* _WHAT THE EXERCISE ASKS_
A verbatim copy of the records is required, with all pictures left out.

-------- DATA LISTING

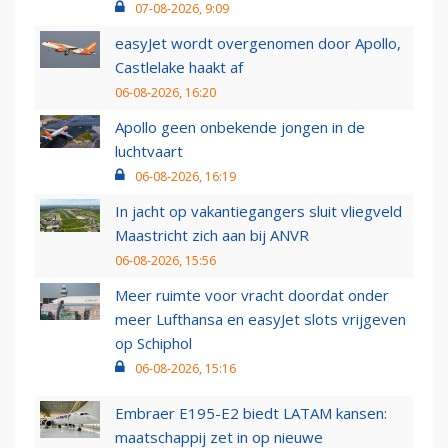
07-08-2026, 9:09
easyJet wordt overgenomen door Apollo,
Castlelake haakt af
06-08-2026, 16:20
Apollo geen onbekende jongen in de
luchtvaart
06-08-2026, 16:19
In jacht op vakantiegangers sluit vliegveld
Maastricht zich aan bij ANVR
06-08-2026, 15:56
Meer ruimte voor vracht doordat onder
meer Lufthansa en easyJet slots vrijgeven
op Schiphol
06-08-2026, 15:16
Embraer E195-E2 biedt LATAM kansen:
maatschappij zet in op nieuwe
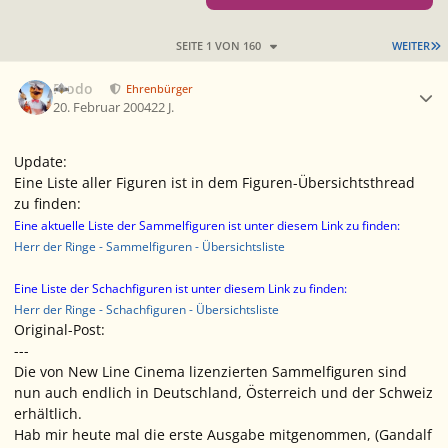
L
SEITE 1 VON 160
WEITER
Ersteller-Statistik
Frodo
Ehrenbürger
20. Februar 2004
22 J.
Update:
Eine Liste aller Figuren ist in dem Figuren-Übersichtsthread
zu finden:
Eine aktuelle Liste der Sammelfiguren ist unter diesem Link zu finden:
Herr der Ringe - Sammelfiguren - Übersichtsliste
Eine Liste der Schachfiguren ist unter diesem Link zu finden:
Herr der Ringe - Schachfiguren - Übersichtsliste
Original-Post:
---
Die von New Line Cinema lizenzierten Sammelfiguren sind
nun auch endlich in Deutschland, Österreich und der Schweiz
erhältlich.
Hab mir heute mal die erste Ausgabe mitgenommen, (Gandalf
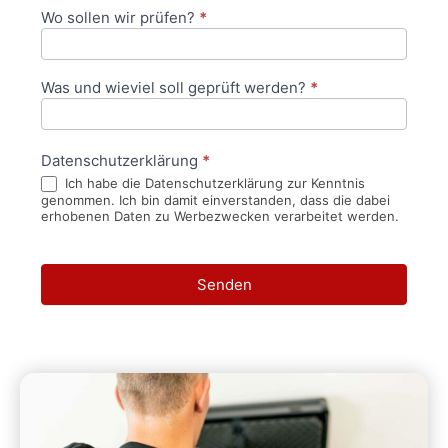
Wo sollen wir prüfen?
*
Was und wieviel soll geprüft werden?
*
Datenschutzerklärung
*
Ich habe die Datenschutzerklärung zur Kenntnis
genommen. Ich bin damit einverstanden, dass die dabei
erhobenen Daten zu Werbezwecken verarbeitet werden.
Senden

----------------

* _TASK SOLUTION_
07-08-2026, 9:09
easyJet wordt overgenomen door Apollo,
Castlelake haakt af
06-08-2026, 16:20
Apollo geen onbekende jongen in de
luchtvaart
06-08-2026, 16:19
In jacht op vakantiegangers sluit vliegveld
Maastricht zich aan bij ANVR
06-08-2026, 15:56
Meer ruimte voor vracht doordat onder
meer Lufthansa en easyJet slots vrijgeven
op Schiphol
06-08-2026, 15:16
Embraer E195-E2 biedt LATAM kansen:
maatschappij zet in op nieuwe
L
SEITE 1 VON 160
WEITER
Ersteller-Statistik
Frodo
Ehrenbürger
20. Februar 2004
22 J.
Update:
Eine Liste aller Figuren ist in dem Figuren-Übersichtsthread
zu finden:
Eine aktuelle Liste der Sammelfiguren ist unter diesem Link zu finden:
Herr der Ringe - Sammelfiguren - Übersichtsliste
Eine Liste der Schachfiguren ist unter diesem Link zu finden:
Herr der Ringe - Schachfiguren - Übersichtsliste
Original-Post:
---
Die von New Line Cinema lizenzierten Sammelfiguren sind
nun auch endlich in Deutschland, Österreich und der Schweiz
erhältlich.
Hab mir heute mal die erste Ausgabe mitgenommen, (Gandalf
Wo sollen wir prüfen?
*
Was und wieviel soll geprüft werden?
*
Datenschutzerklärung
*
Ich habe die Datenschutzerklärung zur Kenntnis
genommen. Ich bin damit einverstanden, dass die dabei
erhobenen Daten zu Werbezwecken verarbeitet werden.
Senden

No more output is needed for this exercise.